Please repeat the records exactly, keeping the pictures out.

Saved data entries
◆ ◆ ◆

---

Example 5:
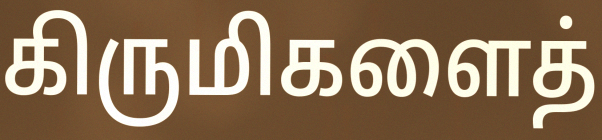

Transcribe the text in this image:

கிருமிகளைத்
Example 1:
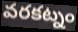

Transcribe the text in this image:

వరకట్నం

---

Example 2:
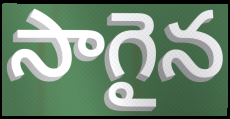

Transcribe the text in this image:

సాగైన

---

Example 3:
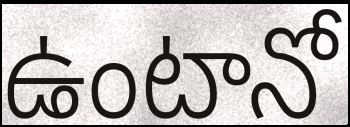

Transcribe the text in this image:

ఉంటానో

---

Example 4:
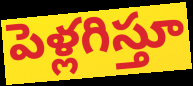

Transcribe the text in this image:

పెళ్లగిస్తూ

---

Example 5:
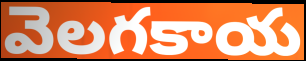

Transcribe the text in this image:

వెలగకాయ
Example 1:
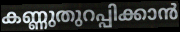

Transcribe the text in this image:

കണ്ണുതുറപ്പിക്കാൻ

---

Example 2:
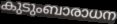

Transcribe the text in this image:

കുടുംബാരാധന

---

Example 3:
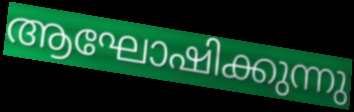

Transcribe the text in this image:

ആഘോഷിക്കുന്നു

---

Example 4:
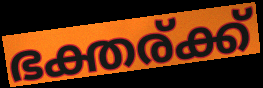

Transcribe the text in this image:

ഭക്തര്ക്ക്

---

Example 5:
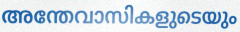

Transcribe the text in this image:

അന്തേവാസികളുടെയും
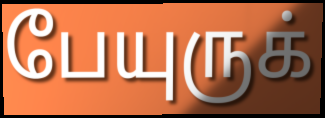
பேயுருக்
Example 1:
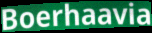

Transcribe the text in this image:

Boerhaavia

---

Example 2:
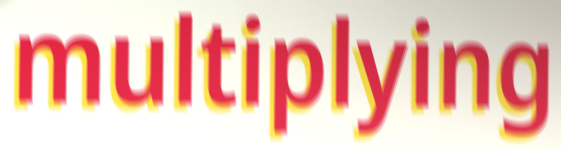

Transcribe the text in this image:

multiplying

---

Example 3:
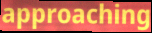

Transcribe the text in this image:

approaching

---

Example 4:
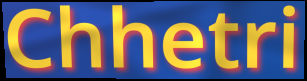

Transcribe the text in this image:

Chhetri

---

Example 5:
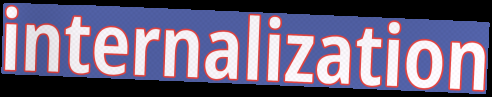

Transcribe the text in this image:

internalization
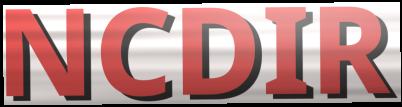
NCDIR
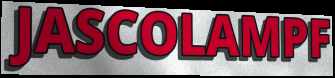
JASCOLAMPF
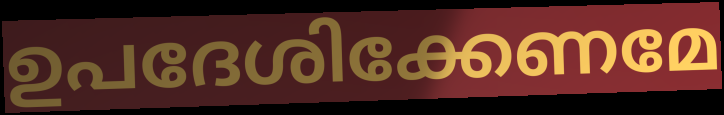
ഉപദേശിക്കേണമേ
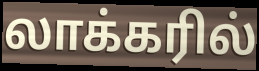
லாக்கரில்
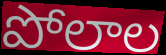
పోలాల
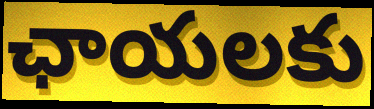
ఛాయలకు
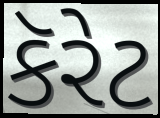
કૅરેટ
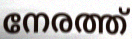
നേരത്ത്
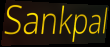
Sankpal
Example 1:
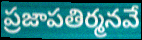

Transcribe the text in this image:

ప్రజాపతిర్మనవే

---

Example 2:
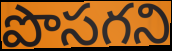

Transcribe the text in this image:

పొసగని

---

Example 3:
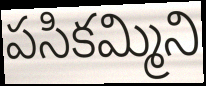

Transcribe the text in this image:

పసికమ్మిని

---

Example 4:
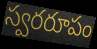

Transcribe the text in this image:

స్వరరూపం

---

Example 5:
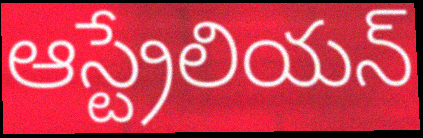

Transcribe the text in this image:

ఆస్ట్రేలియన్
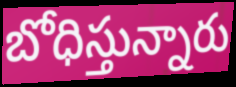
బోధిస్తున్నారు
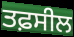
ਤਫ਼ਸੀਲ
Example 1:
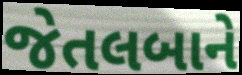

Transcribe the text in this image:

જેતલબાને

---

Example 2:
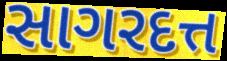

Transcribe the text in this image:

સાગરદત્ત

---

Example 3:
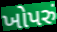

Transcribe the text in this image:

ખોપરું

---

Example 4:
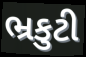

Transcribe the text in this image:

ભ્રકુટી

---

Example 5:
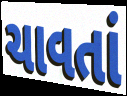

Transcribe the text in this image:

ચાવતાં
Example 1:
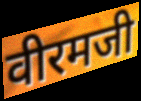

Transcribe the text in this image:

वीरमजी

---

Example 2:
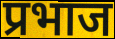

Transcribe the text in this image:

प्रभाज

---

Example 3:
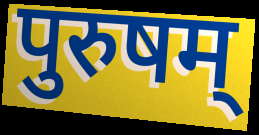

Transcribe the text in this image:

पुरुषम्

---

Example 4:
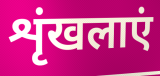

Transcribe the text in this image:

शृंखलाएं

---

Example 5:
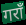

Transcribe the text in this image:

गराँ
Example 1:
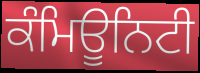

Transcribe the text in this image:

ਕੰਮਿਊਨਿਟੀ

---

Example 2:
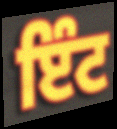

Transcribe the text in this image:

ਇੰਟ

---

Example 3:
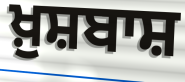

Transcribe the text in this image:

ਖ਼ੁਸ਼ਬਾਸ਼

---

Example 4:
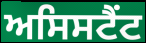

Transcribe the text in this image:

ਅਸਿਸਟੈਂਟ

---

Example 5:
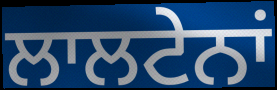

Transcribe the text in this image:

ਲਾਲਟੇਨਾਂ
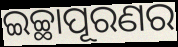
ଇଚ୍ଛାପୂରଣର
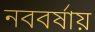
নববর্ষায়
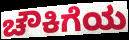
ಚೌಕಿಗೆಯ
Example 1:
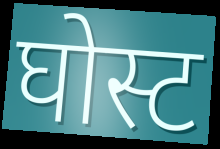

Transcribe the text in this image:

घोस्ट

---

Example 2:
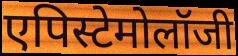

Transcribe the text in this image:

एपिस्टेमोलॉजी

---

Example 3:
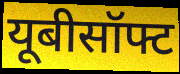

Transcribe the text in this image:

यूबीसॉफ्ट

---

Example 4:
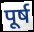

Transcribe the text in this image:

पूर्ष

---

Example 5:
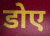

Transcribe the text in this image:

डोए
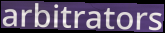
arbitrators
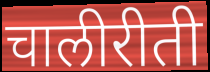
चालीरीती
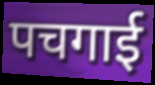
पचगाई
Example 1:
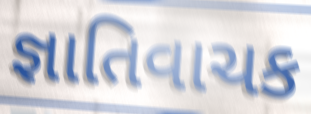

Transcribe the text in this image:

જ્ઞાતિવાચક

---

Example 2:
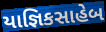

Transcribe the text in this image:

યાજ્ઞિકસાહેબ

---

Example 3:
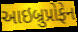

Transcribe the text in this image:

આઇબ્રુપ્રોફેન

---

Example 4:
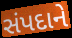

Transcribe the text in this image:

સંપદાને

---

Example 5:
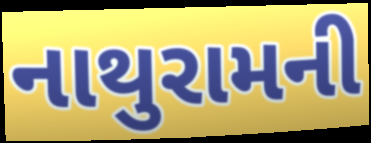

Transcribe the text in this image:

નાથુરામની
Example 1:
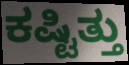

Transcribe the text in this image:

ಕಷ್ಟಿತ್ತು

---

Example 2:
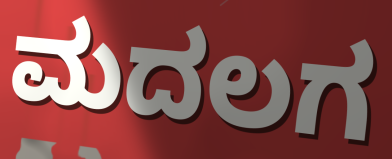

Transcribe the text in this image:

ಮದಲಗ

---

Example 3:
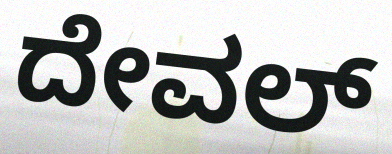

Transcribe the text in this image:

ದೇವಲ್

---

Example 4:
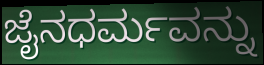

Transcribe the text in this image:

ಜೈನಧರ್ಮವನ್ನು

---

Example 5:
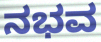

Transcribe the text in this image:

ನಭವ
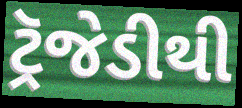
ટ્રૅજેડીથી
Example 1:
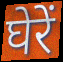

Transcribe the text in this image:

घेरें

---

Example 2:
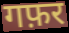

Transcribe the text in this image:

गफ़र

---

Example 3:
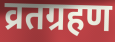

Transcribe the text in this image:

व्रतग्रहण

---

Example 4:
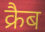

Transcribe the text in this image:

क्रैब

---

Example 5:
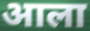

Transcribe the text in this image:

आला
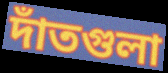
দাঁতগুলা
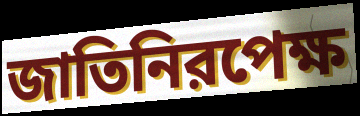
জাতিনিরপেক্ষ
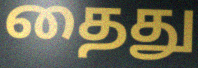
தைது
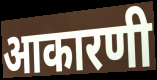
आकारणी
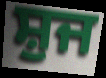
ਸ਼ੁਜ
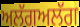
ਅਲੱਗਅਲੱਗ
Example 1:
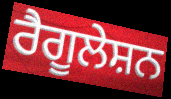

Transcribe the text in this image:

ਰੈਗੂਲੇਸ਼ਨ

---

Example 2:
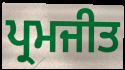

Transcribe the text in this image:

◆ ◆ ◆

- Response below
---

Example 5:

Transcribe the text in this image:

கிருமிகளைத்
Example 1:

Transcribe the text in this image:

వరకట్నం

---

Example 2:

Transcribe the text in this image:

సాగైన

---

Example 3:

Transcribe the text in this image:

ఉంటానో

---

Example 4:

Transcribe the text in this image:

పెళ్లగిస్తూ

---

Example 5:

Transcribe the text in this image:

వెలగకాయ
Example 1:

Transcribe the text in this image:

കണ്ണുതുറപ്പിക്കാൻ

---

Example 2:

Transcribe the text in this image:

കുടുംബാരാധന

---

Example 3:

Transcribe the text in this image:

ആഘോഷിക്കുന്നു

---

Example 4:

Transcribe the text in this image:

ഭക്തര്ക്ക്

---

Example 5:

Transcribe the text in this image:

അന്തേവാസികളുടെയും
பேயுருக்
Example 1:

Transcribe the text in this image:

Boerhaavia

---

Example 2:

Transcribe the text in this image:

multiplying

---

Example 3:

Transcribe the text in this image:

approaching

---

Example 4:

Transcribe the text in this image:

Chhetri

---

Example 5:

Transcribe the text in this image:

internalization
NCDIR
JASCOLAMPF
ഉപദേശിക്കേണമേ
லாக்கரில்
పోలాల
ఛాయలకు
કૅરેટ
നേരത്ത്
Sankpal
Example 1:

Transcribe the text in this image:

ప్రజాపతిర్మనవే

---

Example 2:

Transcribe the text in this image:

పొసగని

---

Example 3:

Transcribe the text in this image:

పసికమ్మిని

---

Example 4:

Transcribe the text in this image:

స్వరరూపం

---

Example 5:

Transcribe the text in this image:

ఆస్ట్రేలియన్
బోధిస్తున్నారు
ਤਫ਼ਸੀਲ
Example 1:

Transcribe the text in this image:

જેતલબાને

---

Example 2:

Transcribe the text in this image:

સાગરદત્ત

---

Example 3:

Transcribe the text in this image:

ખોપરું

---

Example 4:

Transcribe the text in this image:

ભ્રકુટી

---

Example 5:

Transcribe the text in this image:

ચાવતાં
Example 1:

Transcribe the text in this image:

वीरमजी

---

Example 2:

Transcribe the text in this image:

प्रभाज

---

Example 3:

Transcribe the text in this image:

पुरुषम्

---

Example 4:

Transcribe the text in this image:

शृंखलाएं

---

Example 5:

Transcribe the text in this image:

गराँ
Example 1:

Transcribe the text in this image:

ਕੰਮਿਊਨਿਟੀ

---

Example 2:

Transcribe the text in this image:

ਇੰਟ

---

Example 3:

Transcribe the text in this image:

ਖ਼ੁਸ਼ਬਾਸ਼

---

Example 4:

Transcribe the text in this image:

ਅਸਿਸਟੈਂਟ

---

Example 5:

Transcribe the text in this image:

ਲਾਲਟੇਨਾਂ
ଇଚ୍ଛାପୂରଣର
নববর্ষায়
ಚೌಕಿಗೆಯ
Example 1:

Transcribe the text in this image:

घोस्ट

---

Example 2:

Transcribe the text in this image:

एपिस्टेमोलॉजी

---

Example 3:

Transcribe the text in this image:

यूबीसॉफ्ट

---

Example 4:

Transcribe the text in this image:

पूर्ष

---

Example 5:

Transcribe the text in this image:

डोए
arbitrators
चालीरीती
पचगाई
Example 1:

Transcribe the text in this image:

જ્ઞાતિવાચક

---

Example 2:

Transcribe the text in this image:

યાજ્ઞિકસાહેબ

---

Example 3:

Transcribe the text in this image:

આઇબ્રુપ્રોફેન

---

Example 4:

Transcribe the text in this image:

સંપદાને

---

Example 5:

Transcribe the text in this image:

નાથુરામની
Example 1:

Transcribe the text in this image:

ಕಷ್ಟಿತ್ತು

---

Example 2:

Transcribe the text in this image:

ಮದಲಗ

---

Example 3:

Transcribe the text in this image:

ದೇವಲ್

---

Example 4:

Transcribe the text in this image:

ಜೈನಧರ್ಮವನ್ನು

---

Example 5:

Transcribe the text in this image:

ನಭವ
ટ્રૅજેડીથી
Example 1:

Transcribe the text in this image:

घेरें

---

Example 2:

Transcribe the text in this image:

गफ़र

---

Example 3:

Transcribe the text in this image:

व्रतग्रहण

---

Example 4:

Transcribe the text in this image:

क्रैब

---

Example 5:

Transcribe the text in this image:

आला
দাঁতগুলা
জাতিনিরপেক্ষ
தைது
आकारणी
ਸ਼ੁਜ
ਅਲੱਗਅਲੱਗ
Example 1:

Transcribe the text in this image:

ਰੈਗੂਲੇਸ਼ਨ

---

Example 2:

Transcribe the text in this image:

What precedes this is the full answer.